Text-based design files

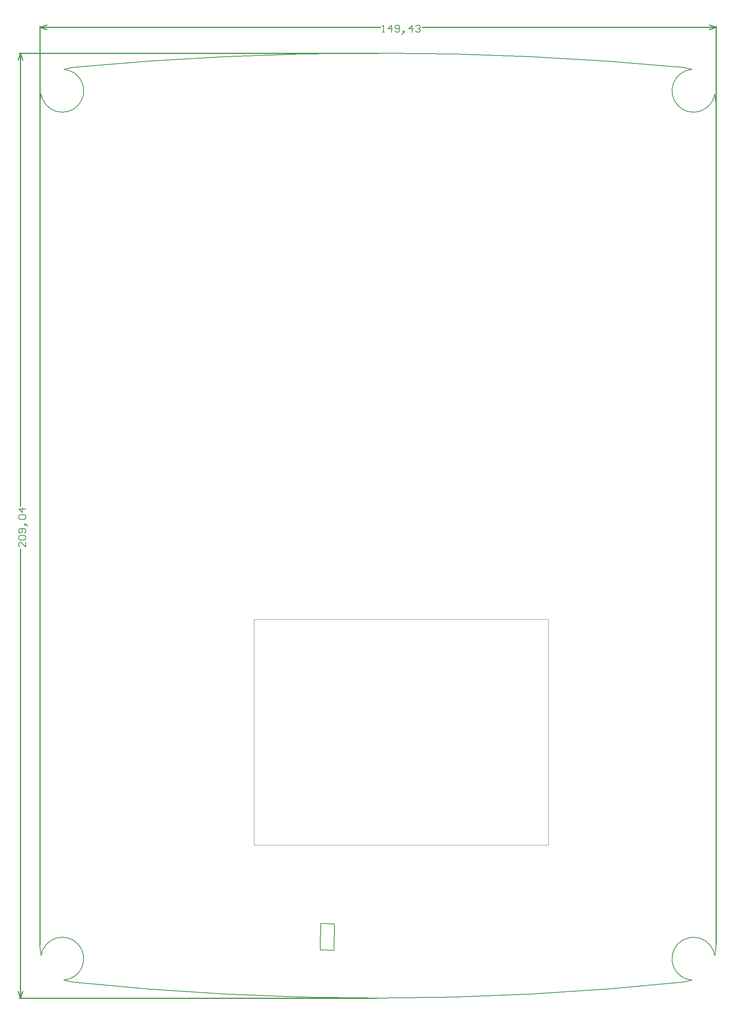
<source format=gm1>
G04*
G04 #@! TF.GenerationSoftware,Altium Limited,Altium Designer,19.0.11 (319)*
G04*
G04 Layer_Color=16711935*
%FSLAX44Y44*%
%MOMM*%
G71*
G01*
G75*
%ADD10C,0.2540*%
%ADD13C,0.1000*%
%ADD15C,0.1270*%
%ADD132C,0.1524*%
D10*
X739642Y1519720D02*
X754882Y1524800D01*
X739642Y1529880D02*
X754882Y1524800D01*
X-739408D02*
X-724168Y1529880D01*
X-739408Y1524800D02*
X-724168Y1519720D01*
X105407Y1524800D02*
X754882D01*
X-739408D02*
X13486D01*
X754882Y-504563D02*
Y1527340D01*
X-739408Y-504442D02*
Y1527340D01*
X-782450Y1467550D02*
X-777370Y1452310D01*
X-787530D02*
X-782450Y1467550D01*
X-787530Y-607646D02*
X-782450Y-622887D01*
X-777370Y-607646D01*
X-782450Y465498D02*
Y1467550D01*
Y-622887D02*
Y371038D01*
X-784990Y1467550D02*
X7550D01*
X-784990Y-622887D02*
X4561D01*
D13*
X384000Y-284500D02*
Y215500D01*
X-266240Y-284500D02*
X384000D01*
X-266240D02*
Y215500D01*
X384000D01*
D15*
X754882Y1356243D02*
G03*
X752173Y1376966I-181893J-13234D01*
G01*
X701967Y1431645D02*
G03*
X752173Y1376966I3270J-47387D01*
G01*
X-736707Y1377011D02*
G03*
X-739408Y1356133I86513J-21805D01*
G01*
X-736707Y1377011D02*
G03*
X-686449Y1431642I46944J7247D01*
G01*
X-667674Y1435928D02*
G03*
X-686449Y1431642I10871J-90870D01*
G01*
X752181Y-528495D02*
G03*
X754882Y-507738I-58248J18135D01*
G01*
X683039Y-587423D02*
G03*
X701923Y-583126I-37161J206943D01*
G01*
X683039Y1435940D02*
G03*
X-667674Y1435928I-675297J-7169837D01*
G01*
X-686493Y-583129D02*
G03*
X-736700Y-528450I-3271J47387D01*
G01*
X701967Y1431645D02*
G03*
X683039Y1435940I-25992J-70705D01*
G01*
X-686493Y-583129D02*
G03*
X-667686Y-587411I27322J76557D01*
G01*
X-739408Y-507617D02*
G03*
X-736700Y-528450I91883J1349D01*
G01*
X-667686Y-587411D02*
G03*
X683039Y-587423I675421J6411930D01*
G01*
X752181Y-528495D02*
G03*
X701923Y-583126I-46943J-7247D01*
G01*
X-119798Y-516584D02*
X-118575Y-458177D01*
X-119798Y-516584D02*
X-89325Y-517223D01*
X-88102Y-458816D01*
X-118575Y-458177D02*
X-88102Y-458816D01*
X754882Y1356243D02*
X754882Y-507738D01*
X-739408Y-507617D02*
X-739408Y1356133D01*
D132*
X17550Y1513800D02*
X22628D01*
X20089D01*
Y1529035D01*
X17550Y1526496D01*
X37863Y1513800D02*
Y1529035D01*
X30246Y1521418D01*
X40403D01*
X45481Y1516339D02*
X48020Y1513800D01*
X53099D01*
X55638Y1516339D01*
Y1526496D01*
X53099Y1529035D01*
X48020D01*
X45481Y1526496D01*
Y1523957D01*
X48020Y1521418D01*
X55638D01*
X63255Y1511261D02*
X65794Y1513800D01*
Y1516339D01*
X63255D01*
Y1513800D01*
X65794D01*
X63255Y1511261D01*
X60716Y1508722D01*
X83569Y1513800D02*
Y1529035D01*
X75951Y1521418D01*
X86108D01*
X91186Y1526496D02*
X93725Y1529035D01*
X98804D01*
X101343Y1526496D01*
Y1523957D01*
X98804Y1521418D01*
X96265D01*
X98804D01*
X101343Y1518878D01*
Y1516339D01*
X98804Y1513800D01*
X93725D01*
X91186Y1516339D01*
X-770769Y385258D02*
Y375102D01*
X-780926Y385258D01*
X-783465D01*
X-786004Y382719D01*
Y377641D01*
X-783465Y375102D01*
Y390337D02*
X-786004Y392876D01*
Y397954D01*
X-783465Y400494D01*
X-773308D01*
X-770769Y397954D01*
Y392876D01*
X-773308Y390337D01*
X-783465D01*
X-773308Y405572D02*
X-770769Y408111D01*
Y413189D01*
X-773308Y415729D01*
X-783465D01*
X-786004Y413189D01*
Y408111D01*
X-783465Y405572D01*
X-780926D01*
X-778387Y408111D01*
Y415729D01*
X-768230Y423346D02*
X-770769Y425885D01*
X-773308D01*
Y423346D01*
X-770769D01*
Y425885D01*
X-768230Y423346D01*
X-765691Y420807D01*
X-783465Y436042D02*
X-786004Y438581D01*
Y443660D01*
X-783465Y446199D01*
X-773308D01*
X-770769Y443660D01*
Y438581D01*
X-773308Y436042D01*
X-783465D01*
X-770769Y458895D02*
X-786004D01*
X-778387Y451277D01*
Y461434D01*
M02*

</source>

--

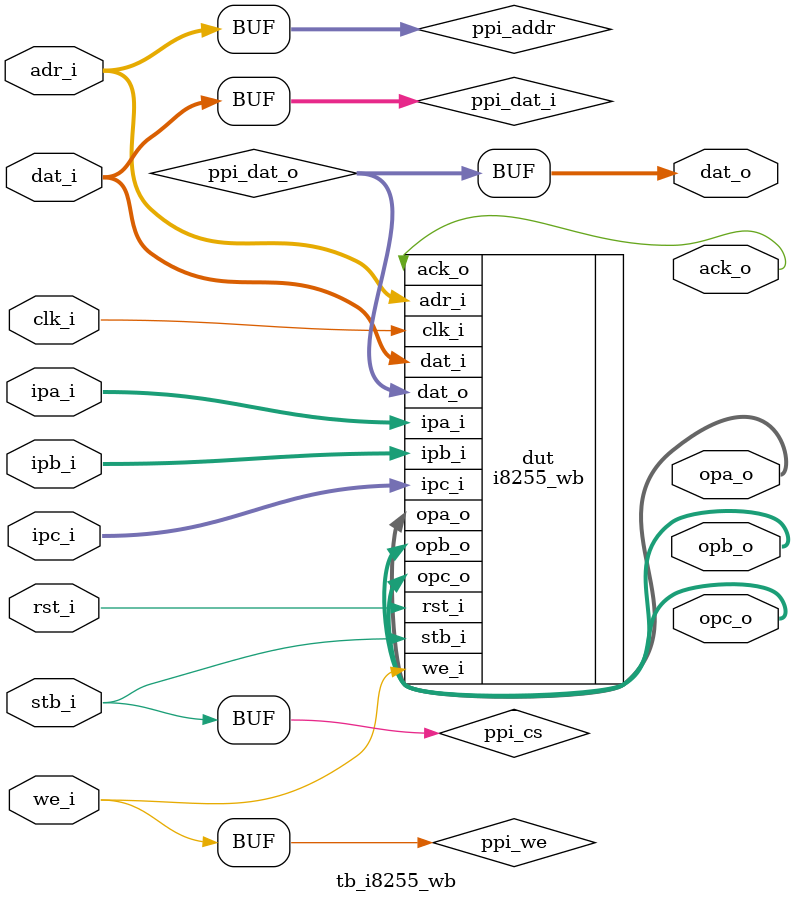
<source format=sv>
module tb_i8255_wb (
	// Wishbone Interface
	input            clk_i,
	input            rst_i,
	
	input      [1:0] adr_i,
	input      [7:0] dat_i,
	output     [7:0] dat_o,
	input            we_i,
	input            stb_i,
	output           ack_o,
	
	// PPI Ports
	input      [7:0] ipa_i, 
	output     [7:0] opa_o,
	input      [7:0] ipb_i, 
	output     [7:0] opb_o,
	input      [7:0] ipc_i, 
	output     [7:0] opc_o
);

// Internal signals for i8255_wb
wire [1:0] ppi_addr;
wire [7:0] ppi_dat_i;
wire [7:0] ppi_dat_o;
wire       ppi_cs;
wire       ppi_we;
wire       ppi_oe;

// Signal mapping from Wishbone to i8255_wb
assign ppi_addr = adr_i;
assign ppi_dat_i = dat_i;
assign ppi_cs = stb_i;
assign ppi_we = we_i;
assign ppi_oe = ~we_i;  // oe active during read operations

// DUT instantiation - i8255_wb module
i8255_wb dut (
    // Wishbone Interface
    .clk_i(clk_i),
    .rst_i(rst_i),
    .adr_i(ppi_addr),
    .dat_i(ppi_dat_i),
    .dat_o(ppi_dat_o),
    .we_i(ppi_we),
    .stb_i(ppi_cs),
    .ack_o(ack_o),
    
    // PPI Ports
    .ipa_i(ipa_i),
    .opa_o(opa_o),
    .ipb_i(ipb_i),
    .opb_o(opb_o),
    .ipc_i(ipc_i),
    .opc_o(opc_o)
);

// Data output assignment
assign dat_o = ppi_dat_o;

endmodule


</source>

==

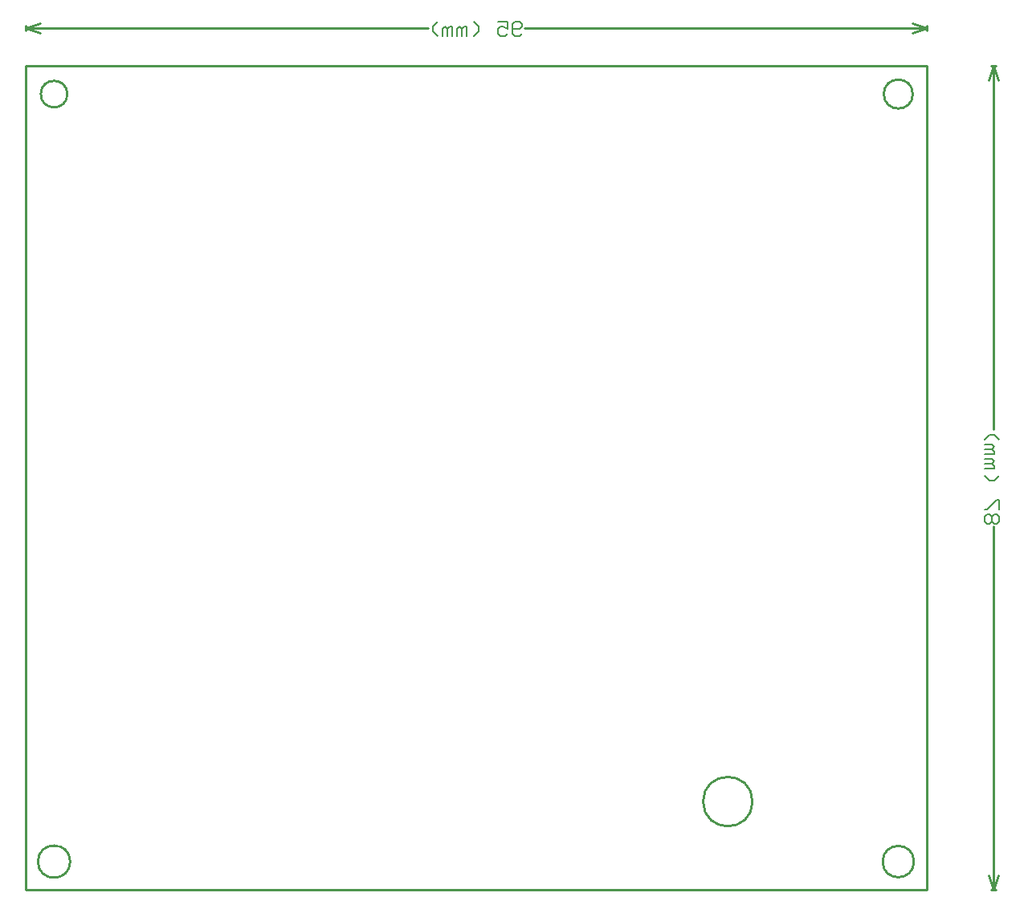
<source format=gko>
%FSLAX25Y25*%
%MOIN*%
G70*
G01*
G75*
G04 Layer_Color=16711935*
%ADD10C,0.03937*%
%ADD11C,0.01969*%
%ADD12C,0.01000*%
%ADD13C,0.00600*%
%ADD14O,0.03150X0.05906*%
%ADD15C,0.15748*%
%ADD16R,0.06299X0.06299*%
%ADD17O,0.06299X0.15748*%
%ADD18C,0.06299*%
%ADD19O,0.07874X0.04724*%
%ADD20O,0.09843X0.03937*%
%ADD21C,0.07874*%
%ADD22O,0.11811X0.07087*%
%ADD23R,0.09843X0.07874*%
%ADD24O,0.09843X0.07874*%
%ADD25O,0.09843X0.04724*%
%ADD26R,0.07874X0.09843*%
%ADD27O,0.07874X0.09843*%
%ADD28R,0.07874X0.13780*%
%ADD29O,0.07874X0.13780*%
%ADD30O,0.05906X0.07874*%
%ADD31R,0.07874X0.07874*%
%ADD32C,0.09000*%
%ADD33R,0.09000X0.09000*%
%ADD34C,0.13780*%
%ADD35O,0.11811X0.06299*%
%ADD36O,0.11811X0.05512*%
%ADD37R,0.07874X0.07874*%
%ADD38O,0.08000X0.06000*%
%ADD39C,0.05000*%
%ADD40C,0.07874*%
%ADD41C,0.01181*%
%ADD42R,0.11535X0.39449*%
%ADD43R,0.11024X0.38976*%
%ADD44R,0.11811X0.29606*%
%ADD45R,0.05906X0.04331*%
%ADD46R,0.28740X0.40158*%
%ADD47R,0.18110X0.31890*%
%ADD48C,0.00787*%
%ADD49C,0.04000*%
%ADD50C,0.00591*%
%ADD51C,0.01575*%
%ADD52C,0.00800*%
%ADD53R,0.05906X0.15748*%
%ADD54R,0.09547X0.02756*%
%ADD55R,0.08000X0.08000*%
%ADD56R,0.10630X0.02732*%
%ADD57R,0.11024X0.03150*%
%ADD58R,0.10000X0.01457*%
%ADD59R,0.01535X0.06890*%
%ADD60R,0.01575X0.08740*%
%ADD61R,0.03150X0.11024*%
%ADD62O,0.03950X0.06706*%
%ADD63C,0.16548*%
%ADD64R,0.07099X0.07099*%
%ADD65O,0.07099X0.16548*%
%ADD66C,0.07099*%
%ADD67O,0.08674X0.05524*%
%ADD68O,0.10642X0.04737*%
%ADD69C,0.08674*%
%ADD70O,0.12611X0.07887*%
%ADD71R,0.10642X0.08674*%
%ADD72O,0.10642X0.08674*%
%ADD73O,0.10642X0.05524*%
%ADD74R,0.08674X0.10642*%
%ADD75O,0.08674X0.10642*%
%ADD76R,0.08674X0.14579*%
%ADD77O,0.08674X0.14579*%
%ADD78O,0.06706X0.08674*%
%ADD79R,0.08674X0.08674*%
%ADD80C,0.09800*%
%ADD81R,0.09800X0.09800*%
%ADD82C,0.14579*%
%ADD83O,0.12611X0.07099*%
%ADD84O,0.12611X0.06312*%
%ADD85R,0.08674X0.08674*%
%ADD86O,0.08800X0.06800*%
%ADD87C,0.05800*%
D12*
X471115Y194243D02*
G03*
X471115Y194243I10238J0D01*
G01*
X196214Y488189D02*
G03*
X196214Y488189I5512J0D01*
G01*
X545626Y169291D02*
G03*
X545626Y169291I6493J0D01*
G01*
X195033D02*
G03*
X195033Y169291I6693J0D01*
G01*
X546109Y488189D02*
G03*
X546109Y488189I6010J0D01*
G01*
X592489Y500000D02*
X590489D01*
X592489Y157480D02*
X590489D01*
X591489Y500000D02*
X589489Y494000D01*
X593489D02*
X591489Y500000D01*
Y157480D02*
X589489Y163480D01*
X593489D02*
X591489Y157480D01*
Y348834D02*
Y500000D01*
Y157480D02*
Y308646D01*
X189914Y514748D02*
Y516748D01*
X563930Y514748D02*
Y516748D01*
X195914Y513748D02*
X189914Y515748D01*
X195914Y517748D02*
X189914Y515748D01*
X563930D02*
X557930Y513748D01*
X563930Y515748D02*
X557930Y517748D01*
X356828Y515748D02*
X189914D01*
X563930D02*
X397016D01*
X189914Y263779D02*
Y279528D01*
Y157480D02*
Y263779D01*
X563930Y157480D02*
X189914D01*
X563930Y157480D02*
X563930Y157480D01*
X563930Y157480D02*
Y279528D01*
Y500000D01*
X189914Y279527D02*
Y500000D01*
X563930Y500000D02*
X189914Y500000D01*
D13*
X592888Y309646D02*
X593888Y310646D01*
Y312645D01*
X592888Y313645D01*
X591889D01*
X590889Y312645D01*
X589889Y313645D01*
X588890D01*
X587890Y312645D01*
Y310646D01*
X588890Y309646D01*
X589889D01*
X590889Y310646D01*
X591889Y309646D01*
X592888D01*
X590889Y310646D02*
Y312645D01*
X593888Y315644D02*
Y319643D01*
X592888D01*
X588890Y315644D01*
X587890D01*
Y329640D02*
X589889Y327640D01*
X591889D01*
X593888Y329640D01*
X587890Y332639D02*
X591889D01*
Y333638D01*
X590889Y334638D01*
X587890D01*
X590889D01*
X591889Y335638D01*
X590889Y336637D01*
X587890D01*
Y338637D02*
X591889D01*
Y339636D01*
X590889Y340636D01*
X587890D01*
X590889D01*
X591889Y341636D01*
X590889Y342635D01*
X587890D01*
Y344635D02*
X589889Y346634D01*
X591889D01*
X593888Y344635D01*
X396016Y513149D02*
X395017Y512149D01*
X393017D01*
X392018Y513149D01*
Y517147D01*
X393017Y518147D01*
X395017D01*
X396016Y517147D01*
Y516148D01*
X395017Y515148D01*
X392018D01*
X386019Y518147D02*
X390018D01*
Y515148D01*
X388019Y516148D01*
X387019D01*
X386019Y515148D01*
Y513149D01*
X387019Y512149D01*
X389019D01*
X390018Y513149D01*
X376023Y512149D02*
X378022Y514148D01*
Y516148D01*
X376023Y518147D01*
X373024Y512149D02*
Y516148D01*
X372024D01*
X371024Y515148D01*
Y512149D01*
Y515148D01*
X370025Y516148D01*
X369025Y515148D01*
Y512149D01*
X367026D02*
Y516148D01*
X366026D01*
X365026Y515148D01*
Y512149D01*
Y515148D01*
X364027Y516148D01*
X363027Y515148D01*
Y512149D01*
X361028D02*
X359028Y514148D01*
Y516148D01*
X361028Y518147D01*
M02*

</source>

■ YOUR TASK ■
Reproduce, word for word and in full, only the lines above that start at the line with "<source format=gm1>" and run through the line with "X-118575Y-458177D01*", both ends included.

■ EXERCISE RESULT ■
<source format=gm1>
G04*
G04 #@! TF.GenerationSoftware,Altium Limited,Altium Designer,19.0.11 (319)*
G04*
G04 Layer_Color=16711935*
%FSLAX44Y44*%
%MOMM*%
G71*
G01*
G75*
%ADD10C,0.2540*%
%ADD13C,0.1000*%
%ADD15C,0.1270*%
%ADD132C,0.1524*%
D10*
X739642Y1519720D02*
X754882Y1524800D01*
X739642Y1529880D02*
X754882Y1524800D01*
X-739408D02*
X-724168Y1529880D01*
X-739408Y1524800D02*
X-724168Y1519720D01*
X105407Y1524800D02*
X754882D01*
X-739408D02*
X13486D01*
X754882Y-504563D02*
Y1527340D01*
X-739408Y-504442D02*
Y1527340D01*
X-782450Y1467550D02*
X-777370Y1452310D01*
X-787530D02*
X-782450Y1467550D01*
X-787530Y-607646D02*
X-782450Y-622887D01*
X-777370Y-607646D01*
X-782450Y465498D02*
Y1467550D01*
Y-622887D02*
Y371038D01*
X-784990Y1467550D02*
X7550D01*
X-784990Y-622887D02*
X4561D01*
D13*
X384000Y-284500D02*
Y215500D01*
X-266240Y-284500D02*
X384000D01*
X-266240D02*
Y215500D01*
X384000D01*
D15*
X754882Y1356243D02*
G03*
X752173Y1376966I-181893J-13234D01*
G01*
X701967Y1431645D02*
G03*
X752173Y1376966I3270J-47387D01*
G01*
X-736707Y1377011D02*
G03*
X-739408Y1356133I86513J-21805D01*
G01*
X-736707Y1377011D02*
G03*
X-686449Y1431642I46944J7247D01*
G01*
X-667674Y1435928D02*
G03*
X-686449Y1431642I10871J-90870D01*
G01*
X752181Y-528495D02*
G03*
X754882Y-507738I-58248J18135D01*
G01*
X683039Y-587423D02*
G03*
X701923Y-583126I-37161J206943D01*
G01*
X683039Y1435940D02*
G03*
X-667674Y1435928I-675297J-7169837D01*
G01*
X-686493Y-583129D02*
G03*
X-736700Y-528450I-3271J47387D01*
G01*
X701967Y1431645D02*
G03*
X683039Y1435940I-25992J-70705D01*
G01*
X-686493Y-583129D02*
G03*
X-667686Y-587411I27322J76557D01*
G01*
X-739408Y-507617D02*
G03*
X-736700Y-528450I91883J1349D01*
G01*
X-667686Y-587411D02*
G03*
X683039Y-587423I675421J6411930D01*
G01*
X752181Y-528495D02*
G03*
X701923Y-583126I-46943J-7247D01*
G01*
X-119798Y-516584D02*
X-118575Y-458177D01*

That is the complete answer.